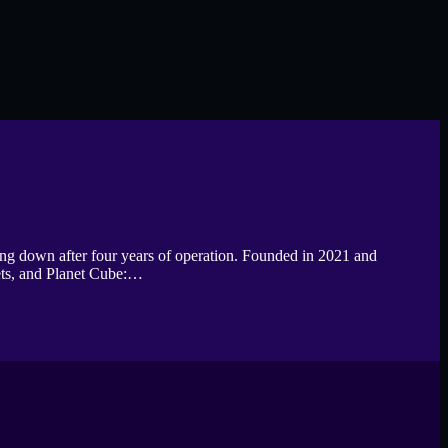
ting down after four years of operation. Founded in 2021 and
ets, and Planet Cube:…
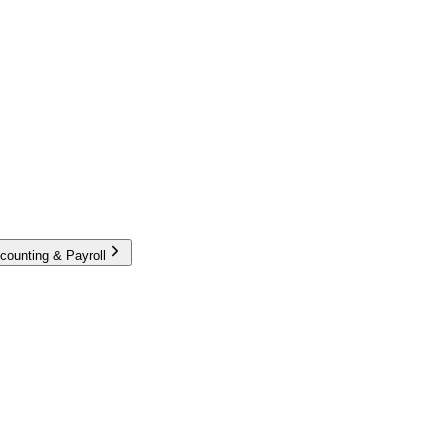
counting & Payroll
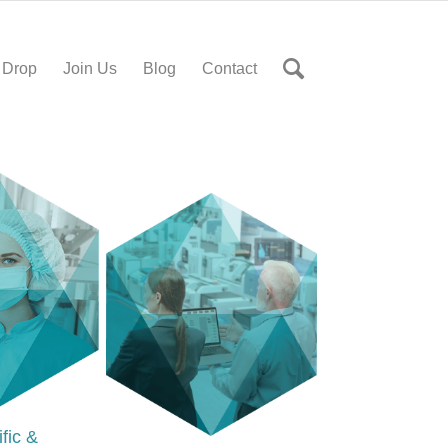
 Drop
Join Us
Blog
Contact
ific &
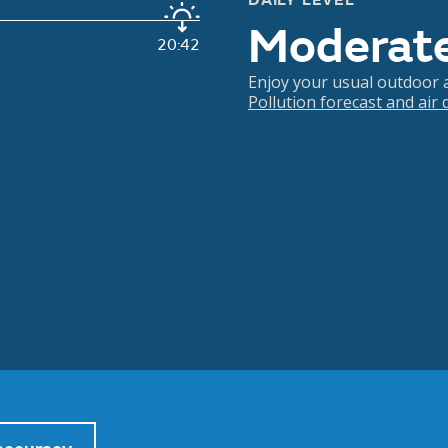
DAILY LEVEL
Moderat
20:42
Enjoy your usual outdoor ac
Pollution forecast and air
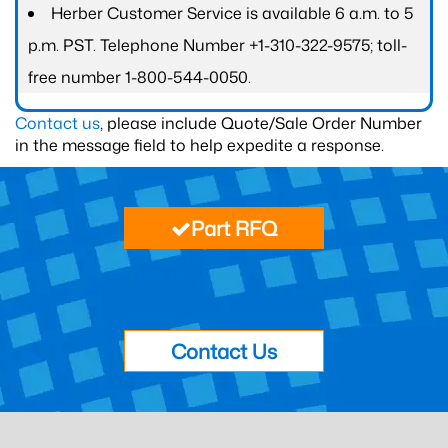
Herber Customer Service is available 6 a.m. to 5
p.m. PST. Telephone Number +1-310-322-9575; toll-
free number 1-800-544-0050.
Contact us
, please include Quote/Sale Order Number
in the message field to help expedite a response.
Part RFQ
Contact Us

----------------

[WHAT IS NEEDED]
Would you return the records exactly, keeping out every picture?

[THE ANSWER]
ting down after four years of operation. Founded in 2021 and
ets, and Planet Cube:…
counting & Payroll
 Drop
Join Us
Blog
Contact
ific &
DAILY LEVEL
Moderat
20:42
Enjoy your usual outdoor ac
Pollution forecast and air
Herber Customer Service is available 6 a.m. to 5
p.m. PST. Telephone Number +1-310-322-9575; toll-
free number 1-800-544-0050.
Contact us
, please include Quote/Sale Order Number
in the message field to help expedite a response.
Part RFQ
Contact Us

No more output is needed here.